In Mecca, California, Haydar and Robins visit the Mecca Date Farms. Date trees were brought from the Middle East (dates are shaken into bags from trees); and most dates eaten in the US are grown in California. Sebastian reads from The Grapes of Wrath about highway 66, about people in flight from poverty to supposed opportunity. (There is a montage of earlier scenes from The Great Muslim American Road Trip.)
In Al Shifa Clinic, a free Muslim clinic in San Bernadino, California, again, someone says something about saving humanity through saving one life; and the volunteers talk about helping the needy, demonstrating empathy, recreating systems. “Almost everybody we’ve met has seen past limitation,” says Sebastian, who chaperones a children’s hike, with the Art and Wilderness Institute; while Mona meets an old friend, her friend, a skateboarder, is a product designer and transport planner. (We learn that Sebastian and Mona have children.)
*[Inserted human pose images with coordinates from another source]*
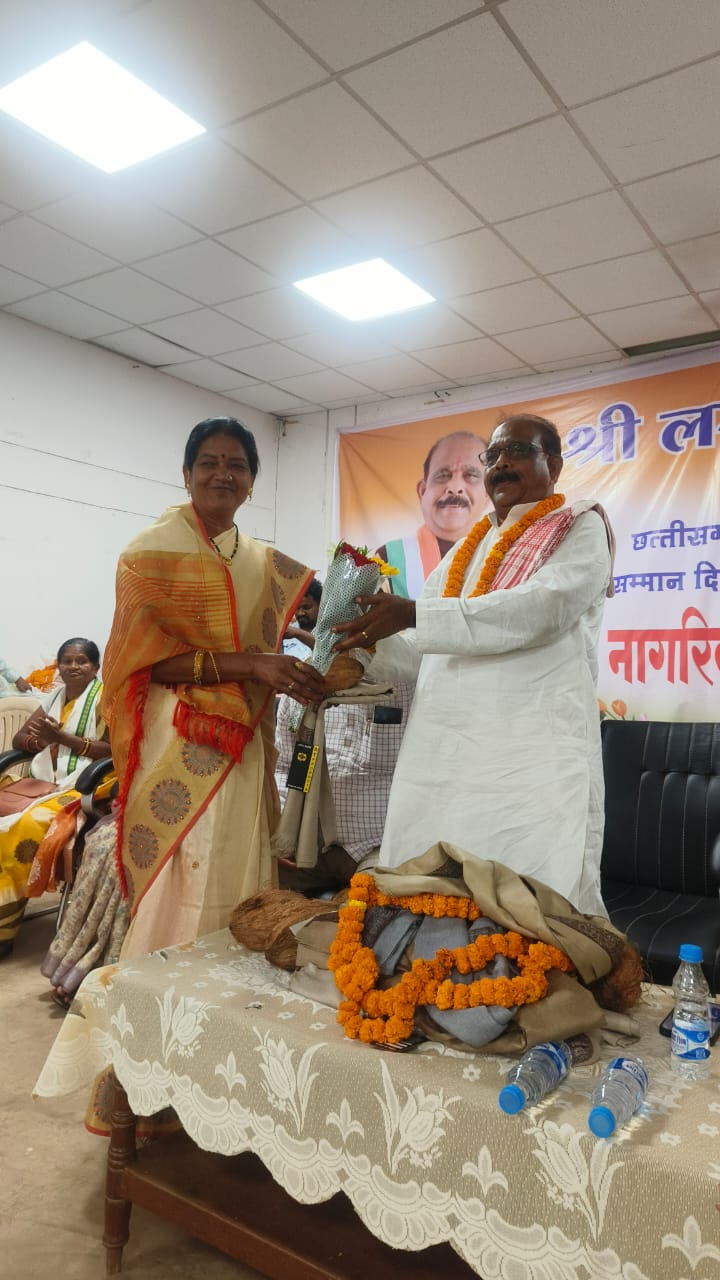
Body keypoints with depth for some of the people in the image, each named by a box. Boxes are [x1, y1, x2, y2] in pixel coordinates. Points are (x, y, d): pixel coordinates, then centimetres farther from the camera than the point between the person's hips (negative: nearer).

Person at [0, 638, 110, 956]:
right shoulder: (54, 697, 18)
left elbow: (113, 750, -12)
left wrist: (62, 737, -17)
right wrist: (40, 740, -6)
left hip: (81, 787, -7)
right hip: (45, 782, 7)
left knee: (29, 825, -30)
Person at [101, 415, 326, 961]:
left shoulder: (262, 563, 14)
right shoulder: (153, 549, -2)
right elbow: (144, 655, -12)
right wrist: (248, 664, -21)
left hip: (244, 752, 5)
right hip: (179, 750, -5)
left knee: (236, 888, 7)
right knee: (179, 895, -5)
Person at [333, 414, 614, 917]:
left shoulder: (580, 527, 5)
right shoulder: (466, 550, 23)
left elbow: (542, 607, -15)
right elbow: (425, 649, 25)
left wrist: (413, 614, -20)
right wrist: (366, 653, 6)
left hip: (533, 754, -6)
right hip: (441, 752, 6)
Amir Abdullah, an actor in Pasadena, at the Noise Within Theatre, is found working on Seven Guitars, the August Wilson play. Actors talk about the ambitions and frustrations of Wilson’s characters; and we see a play rehearsal. Amir Abdullah talks about the importance of Islam to him, about some people’s discomfort with his name, about the world’s attempt to define Muslims. He discusses the questioning of identity. Mona and Amir mention, with admiration, the rappers Native Deen. Finally, there is Santa Monica, the end of the trail. Sebastian says that he is feeling inspired to be better, more generous and kinder. Mona talks about the importance of being gratified, for existence, work, who you are and what you do. (There is a montage of meetings.) This is a wonderful series!